PUBLISHED : Thursday, 15 July, 2010, 12:00am
UPDATED : Thursday, 15 July, 2010, 12:00am

Featuring the voices of: Tom Hanks, Tim Allen, Joan Cusack, Ned Beatty
Director: Lee Unkrich
Category: I (English and Cantonese versions)

During Toy Story 3's first reel, there's an action sequence dubbed 'Operation Playtime'. It's a meticulously designed scheme in which the film's major characters - plastic playthings led by Woody the cowboy and Buzz Lightyear the astronaut - seek to draw the attention of their human master, Andy. The plan fails, consigning the toys to yet another bored day in a barely opened trunk. The key lies in how the boy has changed - just like how real time has moved on since the last two Toy Story films (which were released in 1995 and 1999). Andy is in his late teens, preparing to leave home for university, and his fascination with his toys (shown in 'home videos' which precedes the playtime scene) appears to be over. But Toy Story 3 defies the logic of diminishing returns: appearing more than a decade after the last instalment, Unkrich's entry retains the franchise's endearing qualities. The film boasts of, among others, the most hilarious scene involving a tortilla in the history of cinema. At the same time, Unkrich raises both the film's emotional intensity and the pop culture references. What proves the most winning, however, is how nothing ever rings false (or forced) in Toy Story 3, as the filmmakers present a comfortable, multi-layered mix which appeals to nearly every demographic.

The film begins as Andy starts clearing his room before his departure for life in a college dorm. The gang initially designated for storage in the attic, find themselves accidentally donated to Sunnyside, a children's daycare centre ruled as a fiefdom by one of the toys. Lotso, a purple bear whose cuddly appearance and strawberry scent belies a soul that is bitter, menacing and utterly cynical.

And at the centre of Toy Story 3's pulsating narrative is the group's attempt to escape from the confinement of Sunnyside and get back home before Andy departs. It's a journey that takes a detour through some flamenco dancing in the playground, a stand-off in back alleys (where Barbie makes an articulate denouncement against Lotso's tyranny) and apocalyptic visions at incinerators.

It ends with an intense scene involving Andy and a little girl next door, whose imagination and love towards her small playmates rivals the little boy's in 1995's Toy Story and brings the whole 15-year franchise to a full circle. And it's the last bit which is more representational of Toy Story 3 as a whole than the vibrant action sequences or funny knock-about of film genres (the melange of western and sci-fi pastiches that drives the film's fantastical opening sequence, or the nod to surveillance thrillers in the gang's escapade from Sunnycare).

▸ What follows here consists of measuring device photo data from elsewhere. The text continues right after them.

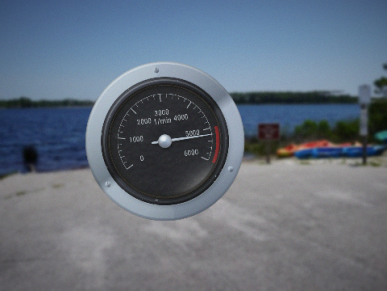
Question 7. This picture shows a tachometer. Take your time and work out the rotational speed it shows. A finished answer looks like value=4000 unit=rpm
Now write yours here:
value=5200 unit=rpm
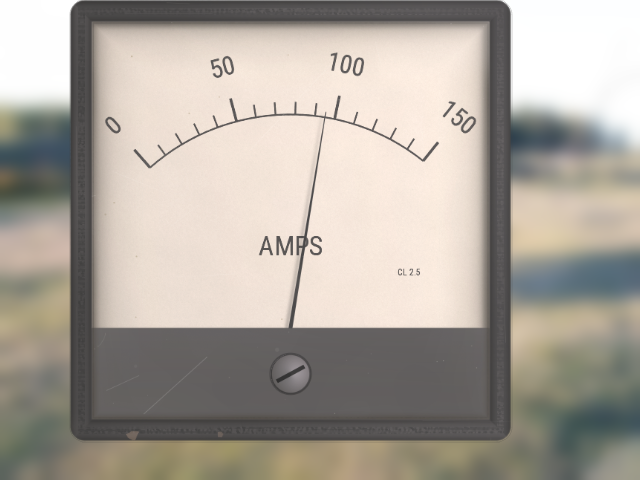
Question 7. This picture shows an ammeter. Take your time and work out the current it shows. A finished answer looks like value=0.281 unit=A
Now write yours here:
value=95 unit=A
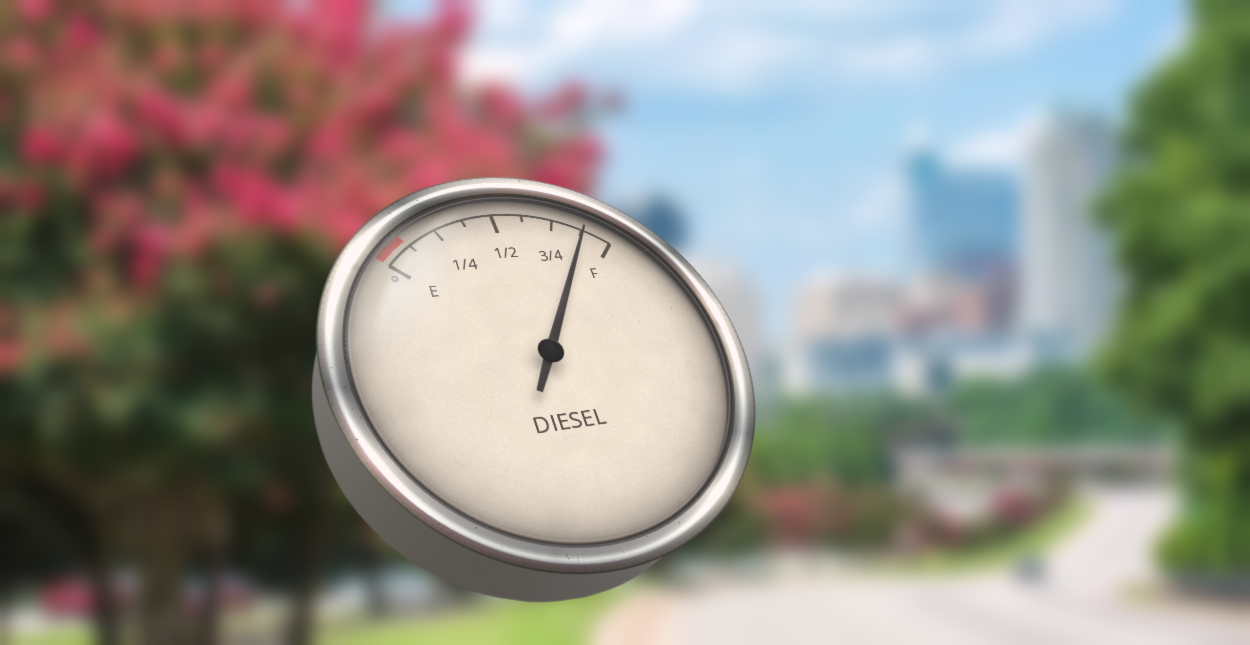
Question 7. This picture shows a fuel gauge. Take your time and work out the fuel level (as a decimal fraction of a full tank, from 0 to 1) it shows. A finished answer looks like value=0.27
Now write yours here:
value=0.875
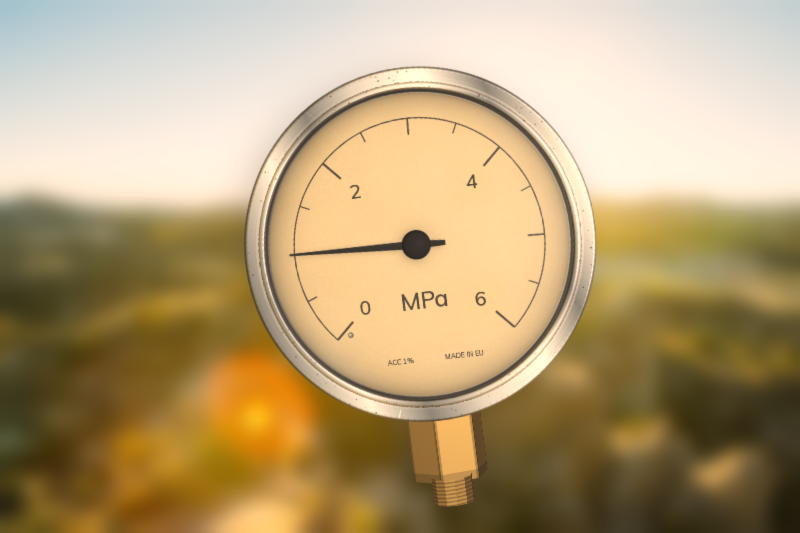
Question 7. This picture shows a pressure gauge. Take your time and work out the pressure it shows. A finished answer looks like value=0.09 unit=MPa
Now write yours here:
value=1 unit=MPa
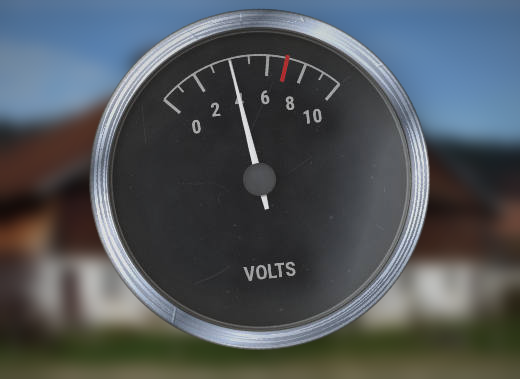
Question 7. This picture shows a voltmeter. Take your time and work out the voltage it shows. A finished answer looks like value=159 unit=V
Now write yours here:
value=4 unit=V
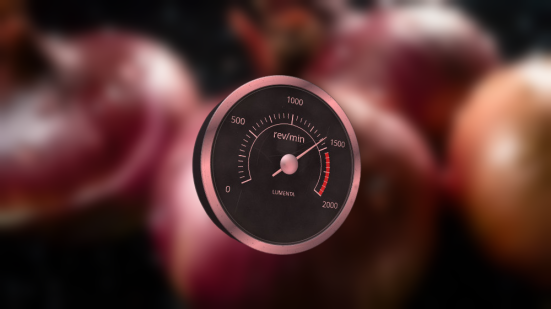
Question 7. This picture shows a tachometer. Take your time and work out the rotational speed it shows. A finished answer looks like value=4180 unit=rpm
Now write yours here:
value=1400 unit=rpm
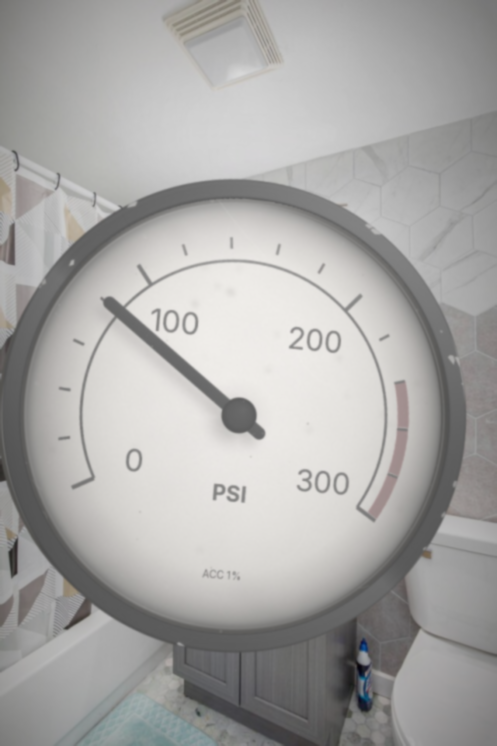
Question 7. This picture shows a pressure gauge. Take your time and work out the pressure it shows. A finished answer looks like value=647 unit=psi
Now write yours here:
value=80 unit=psi
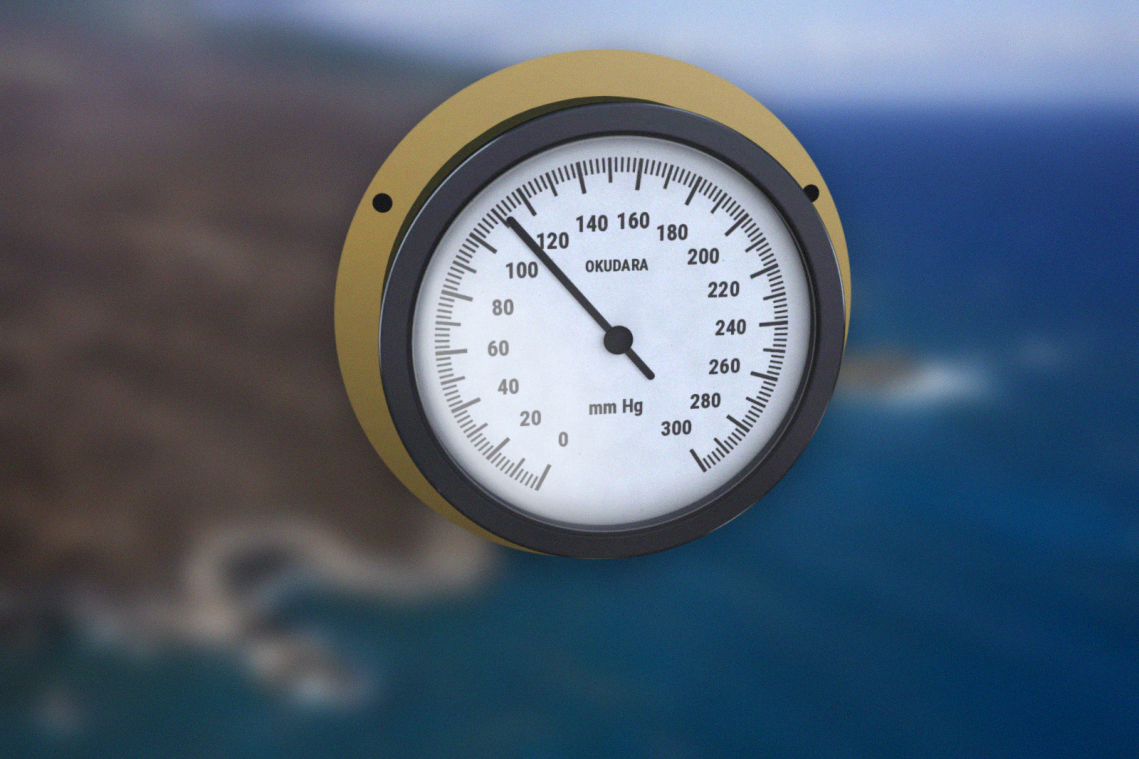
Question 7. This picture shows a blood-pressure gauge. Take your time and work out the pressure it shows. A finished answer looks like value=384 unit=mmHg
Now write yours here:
value=112 unit=mmHg
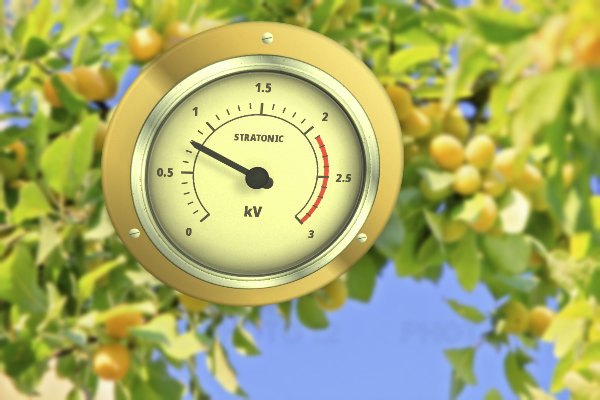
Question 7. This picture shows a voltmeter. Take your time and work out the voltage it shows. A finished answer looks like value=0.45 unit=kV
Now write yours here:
value=0.8 unit=kV
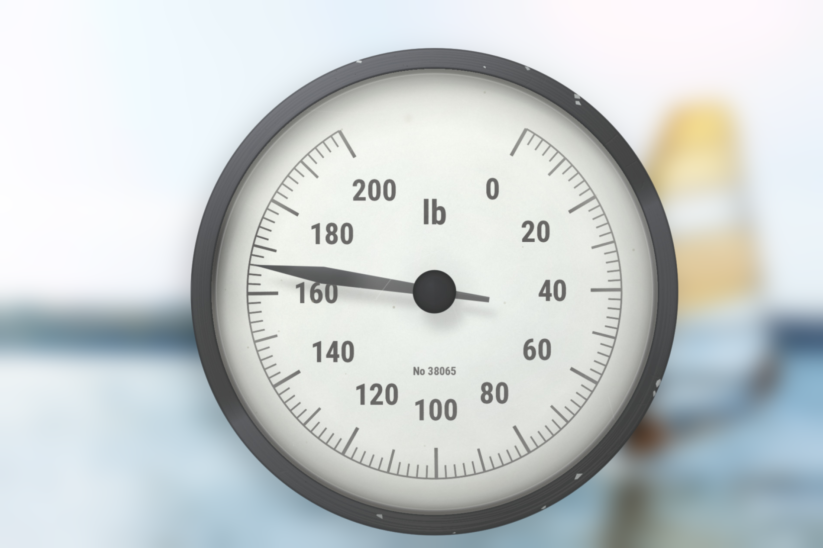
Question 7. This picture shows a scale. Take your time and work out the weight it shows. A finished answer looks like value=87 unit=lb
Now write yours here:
value=166 unit=lb
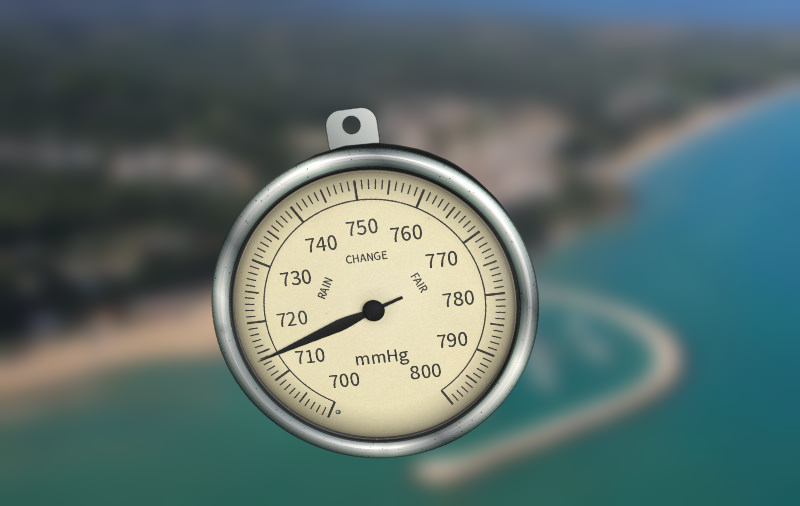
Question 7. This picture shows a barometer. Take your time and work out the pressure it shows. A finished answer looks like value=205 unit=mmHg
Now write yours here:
value=714 unit=mmHg
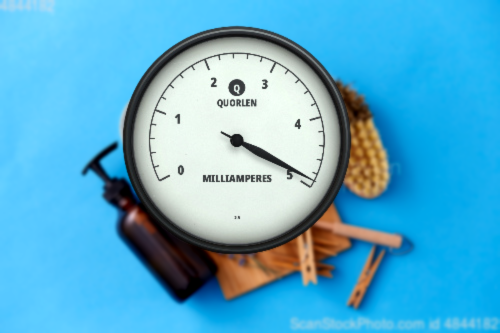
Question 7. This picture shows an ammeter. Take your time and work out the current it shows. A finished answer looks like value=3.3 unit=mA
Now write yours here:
value=4.9 unit=mA
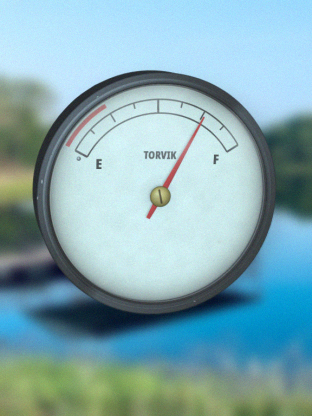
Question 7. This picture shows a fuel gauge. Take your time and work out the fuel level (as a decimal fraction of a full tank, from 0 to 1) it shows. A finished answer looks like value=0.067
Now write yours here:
value=0.75
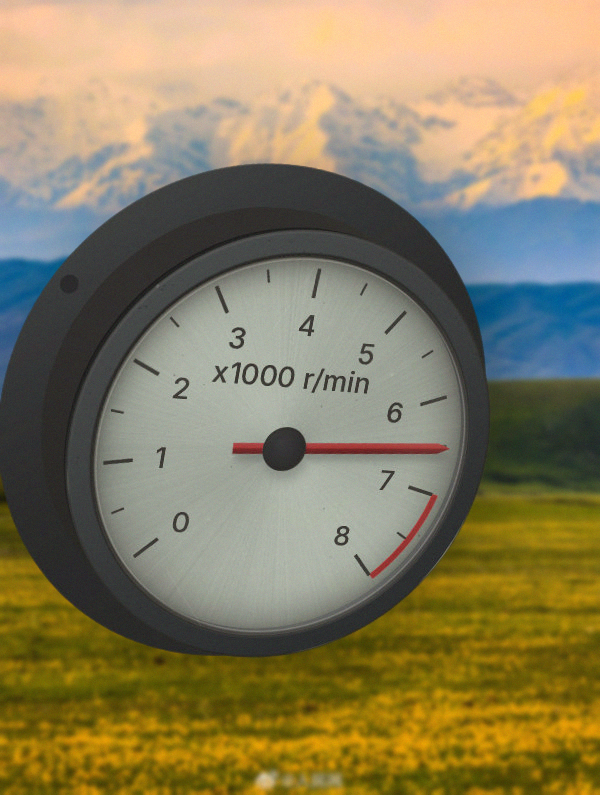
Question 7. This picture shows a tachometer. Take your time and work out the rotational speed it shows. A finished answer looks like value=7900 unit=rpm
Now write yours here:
value=6500 unit=rpm
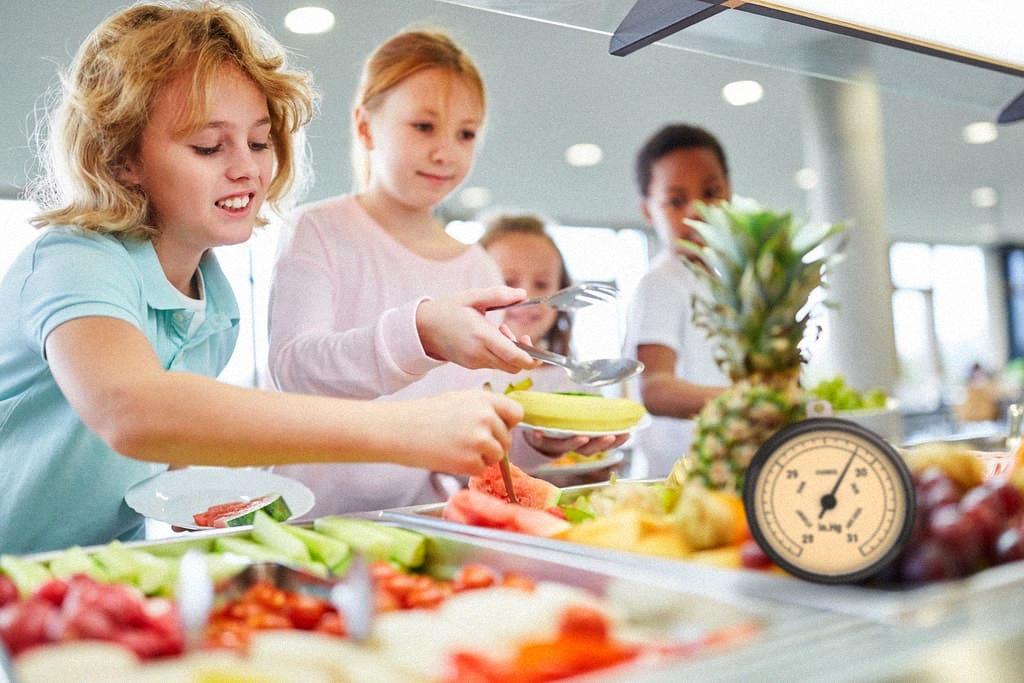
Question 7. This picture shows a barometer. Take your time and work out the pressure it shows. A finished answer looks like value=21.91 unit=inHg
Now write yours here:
value=29.8 unit=inHg
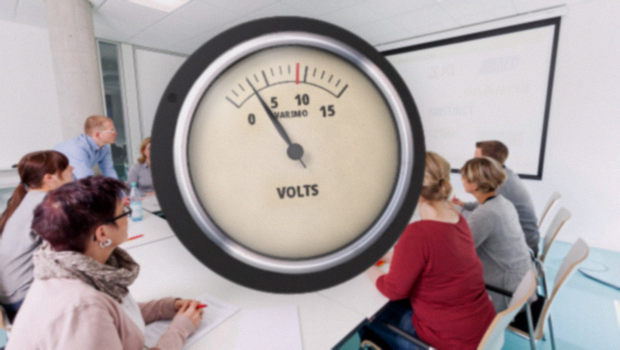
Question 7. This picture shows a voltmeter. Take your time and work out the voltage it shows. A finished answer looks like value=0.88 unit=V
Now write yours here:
value=3 unit=V
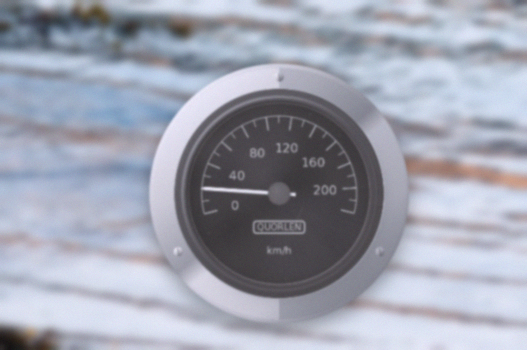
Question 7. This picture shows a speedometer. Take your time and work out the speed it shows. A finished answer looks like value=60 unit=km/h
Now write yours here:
value=20 unit=km/h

This is a film driven by the sadness of abandonment - that of the gang, or of Lotso - and how redemption sometimes lies in letting go. Toy Story 3 still tries to override the disposability of commodities by stating how human beings could draw solace from them. This is what makes Toy Story 3 contemplative adult entertainment, when reflection comes in sincerity rather than irony - and with this film, Pixar has yet again produced something which amuses and moves, as Wall-E and Up did in the past few years.